How long a battery takes to recharge from empty to full depends on the capacity of the charger and the size of the battery.
That 7.2kW charger in the Kona has to recharge a 64kWh battery. You divide the 7.2 into the 64 to figure out how long it will take.
That’s fine if the car is sitting there overnight, but what if you’re in a rush?
DC fast-charging is a bit like the high-flow diesel hose at the servo, only the difference in speed is even more pronounced.
Going DC supply to DC battery pack saves a lot of mucking about and recharging inefficiencies, bypassing the onboard charger of the car. In Australia, 50kW DC chargers are becoming more common, while 100kW chargers are now starting to appear.

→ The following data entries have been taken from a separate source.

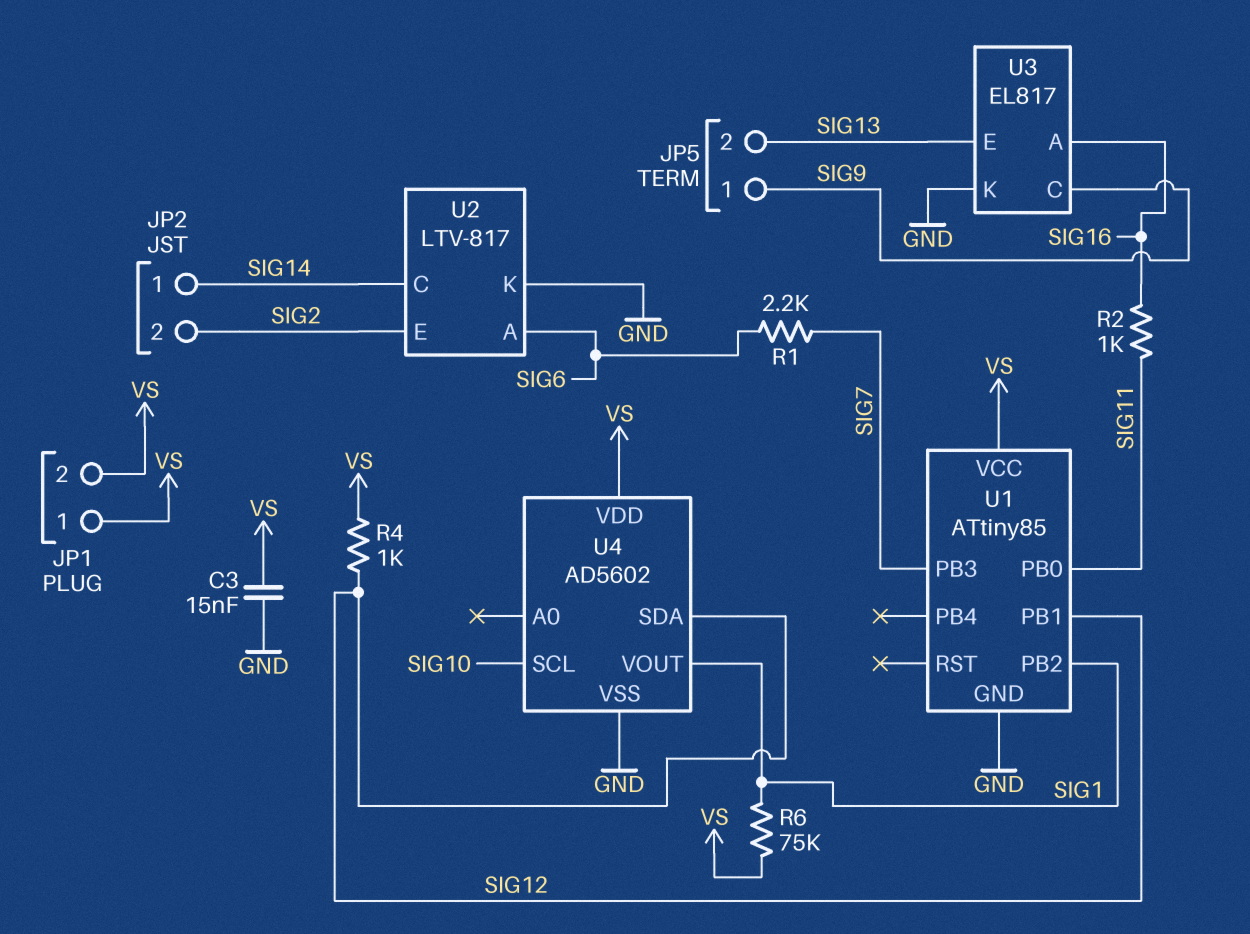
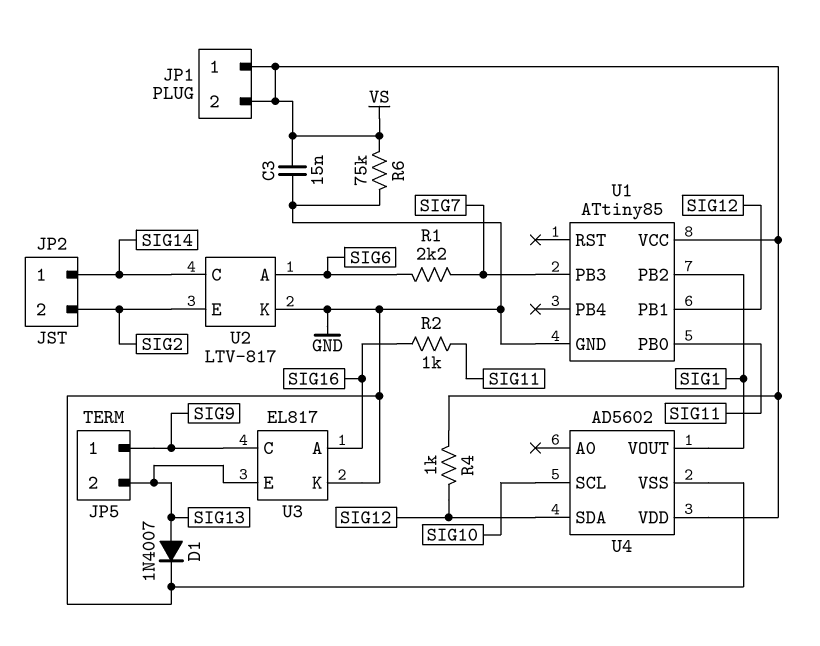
D1: none -> diode 1N4007 (A SIG13, K GND)
R6: 75k (SIG1, VS) -> 75k (GND, VS)

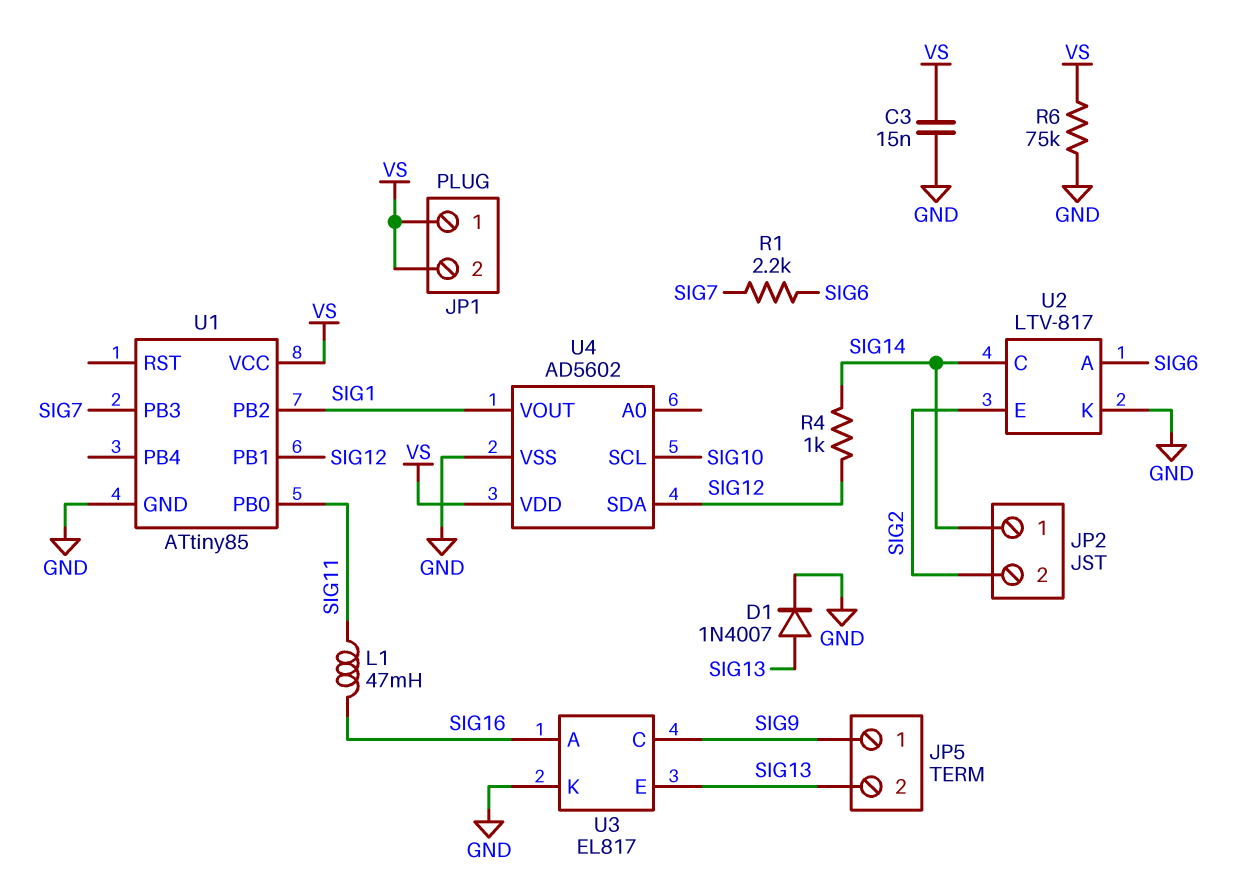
L1: none -> 47mH (SIG11, SIG16)
R2: 1k (SIG11, SIG16) -> none
R4: 1k (SIG12, VS) -> 1k (SIG12, SIG14)

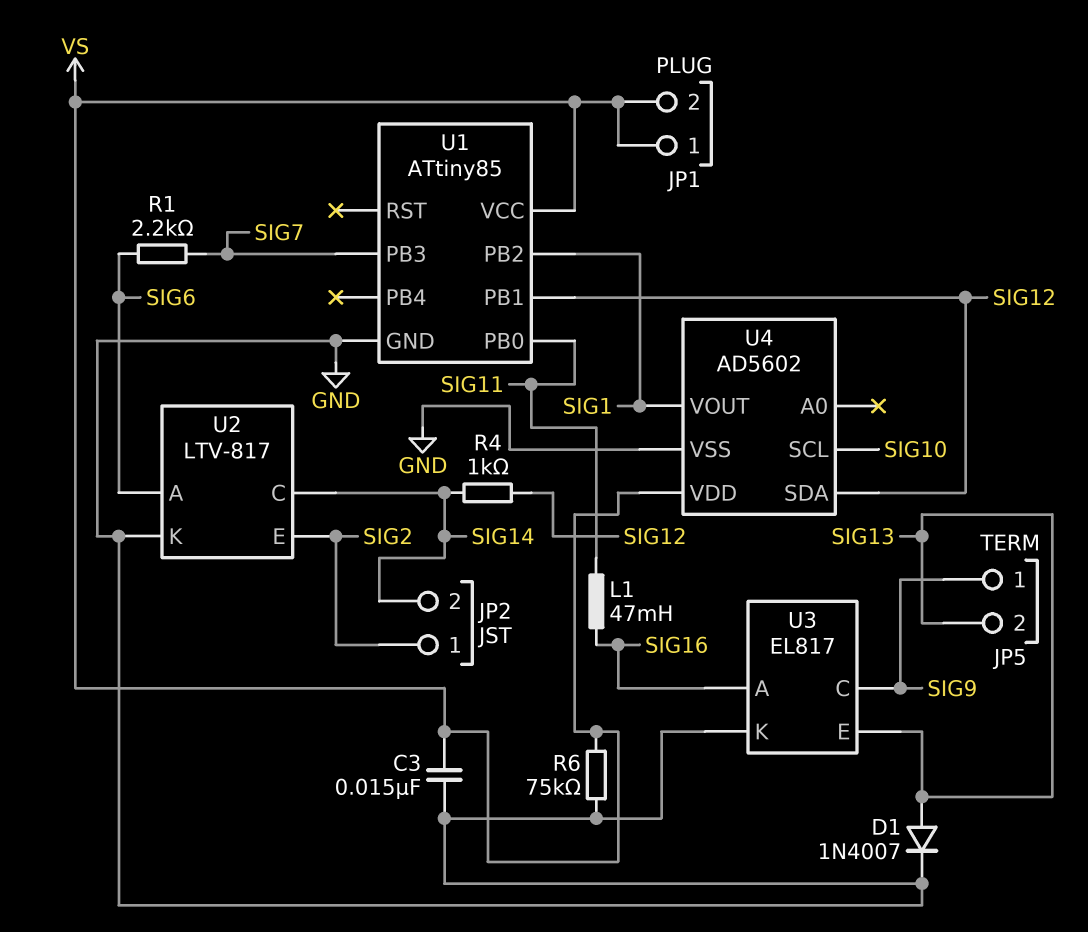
JP2 pin 1: SIG14 -> SIG2
JP2 pin 2: SIG2 -> SIG14

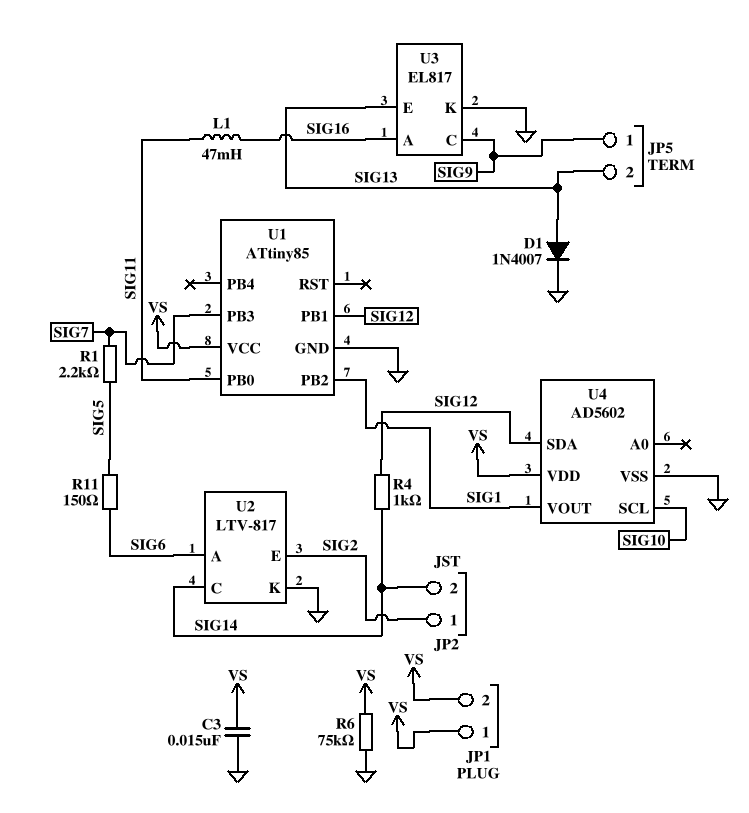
R1: 2.2k (SIG6, SIG7) -> 2.2k (SIG5, SIG7)
R11: none -> 150 (SIG5, SIG6)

Do the maths and a Kona electric can be recharged in a little over an hour by the former and a little under an hour by the latter.
Tritium has 350kW chargers in service overseas and is currently developing even higher power devices, as are other suppliers. When these arrive, recharging rates will match filling the tank of orthodox vehicles and fleets of electric buses and trucks will become more feasible.

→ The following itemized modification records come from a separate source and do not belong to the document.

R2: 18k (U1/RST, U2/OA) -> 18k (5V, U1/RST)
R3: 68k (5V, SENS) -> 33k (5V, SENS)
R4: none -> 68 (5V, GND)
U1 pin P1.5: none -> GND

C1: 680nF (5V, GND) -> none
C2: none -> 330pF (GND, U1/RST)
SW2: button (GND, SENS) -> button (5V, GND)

The ability of an EV to take charge onboard faster is also improving. The Taycan pioneers an 800-volt fast charging system that could take only 20 minutes to recharge sufficiently for a 400km range. But the Porsche-developed system is not yet widespread.
The new Tesla Model 3 has 650 amp incoming charge capability. But 650 amp fast chargers don’t yet exist in Australia. Max amperage is around 500 amps... for now anyway.
Active thermal management of the battery pack is the key here. Keep it within its operating temperature range via liquid or even air cooling alone and the degradation of the batteries should be minimal, even over an extended period.
“Batteries like to be the same temperature as people,” says Casley.
The problem is when battery cells get too hot and stay that way, durability drops markedly. The original Nissan Leaf had this issue and that’s where a lot of this concern arose.
“A great thing about DC fast charging is you are putting a lot of energy into the battery,” Casley explains. “The downside of it is you have excess heat being generated. If you don’t manage it you are going to keep the battery hot.
“The original Nissan Leaf doesn’t have active thermal management; it doesn’t cool its cells down. If its cells get hot, they stay hot.
“The great thing about cars post the original generation Nissan Leaf … is they actively thermally manage their batteries, they try to keep them in a safe temperature range. They have got liquid flowing through the battery pack all the time cooling it down.”
That deals with most of the problem. Beyond that there’s the indisputable simple fact that batteries degrade in performance as they cycle through thousands of recharges.
“That’s equivalent to hundreds of thousands of kilometres in a petrol-engined car,” Casley points out.
Yes, it does, but less so now that active thermal management is a thing for EV battery packs.
Yet it’s still easier to manage battery pack degradation in hot weather than cold weather, Casley reveals.
“Extreme cold isn’t good for batteries because there is a chemical reaction. Most cars will limit their performance if they have been cold-soaked. But the great thing with active thermal management is you can have a heater element inside the battery pack that actually warms it up.
“Even slight use will warm up the battery pack until it reaches a safe operating temperature. The downside there is you need to put energy into actually warming it up [which diminishes the vehicle’s range].”